Please copy the description of the Cirrus Runners migration below word for word, from its first line to its last.

SOURCE EXCERPT >>
— begin —
This changeset migrates all current self-hosted CI jobs over to hosted Cirrus Runners.
These runners cost a flat rate of $150/month, and we qualify for an open source discount of 50%. Therefore they are $75/month/runner.
One “runner” should more accurately be thought of in terms of the number of vCPU you are purchasing: https://cirrus-runners.app/pricing/ or in terms of “concurrency”, where 1 runners gets you 1.0 concurrency. e.g. a Linux x86 Runner gets you 16 vCPU (1.0 concurrency) and 64GB RAM to be provisioned as you choose, amongst one or more jobs.
Cirrus Runners currently only support Linux (x86 and Arm64) and MacOS (Arm64). This changeset does not move the existing Github Actions native MacOS runners away from being run on Github’s infrastructure. This could be a follow up optimisation.
Runs from this changeset using Cirrus Runners can be found at: https://github.com/testing-cirrus-runners/bitcoin2/actions which shows an uncached run on master (CI#1), an outside pull request (CI#3) and an updated push to master (CI#4).
These workflows were run on 10 runners, and we would recommend purchasing a similar number for our CI in this repo to achieve the speed and concurrency we expect.
We include some optional performance commits, but these could be split out and made into followups or dropped entirely.
Benefits
Maintenance
As we are not self-hosting, nobody needs to maintain servers, disks etc.
— end —
RAW DATA >>
— begin —
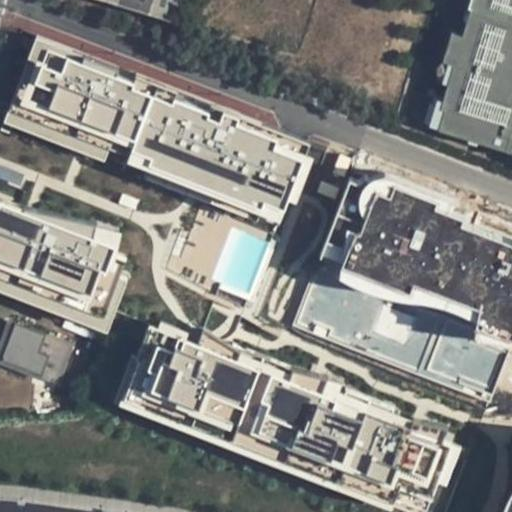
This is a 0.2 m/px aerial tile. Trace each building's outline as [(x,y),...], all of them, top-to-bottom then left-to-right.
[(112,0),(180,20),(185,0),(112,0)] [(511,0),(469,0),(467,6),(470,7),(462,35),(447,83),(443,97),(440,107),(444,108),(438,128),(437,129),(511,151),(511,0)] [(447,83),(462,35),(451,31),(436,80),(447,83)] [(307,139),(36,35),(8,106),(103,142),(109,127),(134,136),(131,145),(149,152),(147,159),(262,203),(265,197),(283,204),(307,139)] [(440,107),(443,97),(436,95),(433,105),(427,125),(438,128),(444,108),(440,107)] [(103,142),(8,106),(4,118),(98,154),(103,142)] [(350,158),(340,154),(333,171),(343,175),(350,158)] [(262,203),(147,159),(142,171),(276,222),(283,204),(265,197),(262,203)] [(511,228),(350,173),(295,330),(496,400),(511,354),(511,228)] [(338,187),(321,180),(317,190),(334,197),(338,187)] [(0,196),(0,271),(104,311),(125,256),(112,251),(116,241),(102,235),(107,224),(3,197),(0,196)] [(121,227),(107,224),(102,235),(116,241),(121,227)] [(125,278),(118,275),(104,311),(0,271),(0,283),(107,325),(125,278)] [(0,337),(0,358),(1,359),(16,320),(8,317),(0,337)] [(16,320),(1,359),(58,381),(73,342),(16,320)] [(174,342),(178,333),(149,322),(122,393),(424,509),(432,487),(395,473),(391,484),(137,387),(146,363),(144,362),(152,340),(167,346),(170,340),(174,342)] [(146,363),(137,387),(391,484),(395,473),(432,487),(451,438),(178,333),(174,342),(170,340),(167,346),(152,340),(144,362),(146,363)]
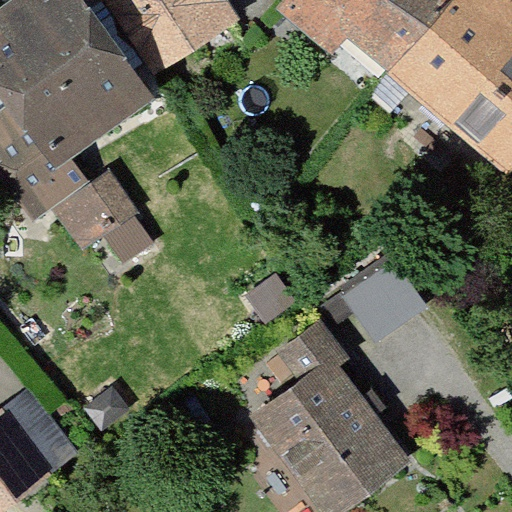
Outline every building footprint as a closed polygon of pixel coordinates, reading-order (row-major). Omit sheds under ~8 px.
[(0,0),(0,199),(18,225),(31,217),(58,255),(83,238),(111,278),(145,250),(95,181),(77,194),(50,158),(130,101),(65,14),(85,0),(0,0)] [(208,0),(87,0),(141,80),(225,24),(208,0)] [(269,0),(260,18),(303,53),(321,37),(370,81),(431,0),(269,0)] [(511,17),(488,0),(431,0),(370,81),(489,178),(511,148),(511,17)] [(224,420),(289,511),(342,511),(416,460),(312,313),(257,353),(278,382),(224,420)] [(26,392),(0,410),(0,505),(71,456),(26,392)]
— end —
COMPLETED TASK >>
This changeset migrates all current self-hosted CI jobs over to hosted Cirrus Runners.
These runners cost a flat rate of $150/month, and we qualify for an open source discount of 50%. Therefore they are $75/month/runner.
One “runner” should more accurately be thought of in terms of the number of vCPU you are purchasing: https://cirrus-runners.app/pricing/ or in terms of “concurrency”, where 1 runners gets you 1.0 concurrency. e.g. a Linux x86 Runner gets you 16 vCPU (1.0 concurrency) and 64GB RAM to be provisioned as you choose, amongst one or more jobs.
Cirrus Runners currently only support Linux (x86 and Arm64) and MacOS (Arm64). This changeset does not move the existing Github Actions native MacOS runners away from being run on Github’s infrastructure. This could be a follow up optimisation.
Runs from this changeset using Cirrus Runners can be found at: https://github.com/testing-cirrus-runners/bitcoin2/actions which shows an uncached run on master (CI#1), an outside pull request (CI#3) and an updated push to master (CI#4).
These workflows were run on 10 runners, and we would recommend purchasing a similar number for our CI in this repo to achieve the speed and concurrency we expect.
We include some optional performance commits, but these could be split out and made into followups or dropped entirely.
Benefits
Maintenance
As we are not self-hosting, nobody needs to maintain servers, disks etc.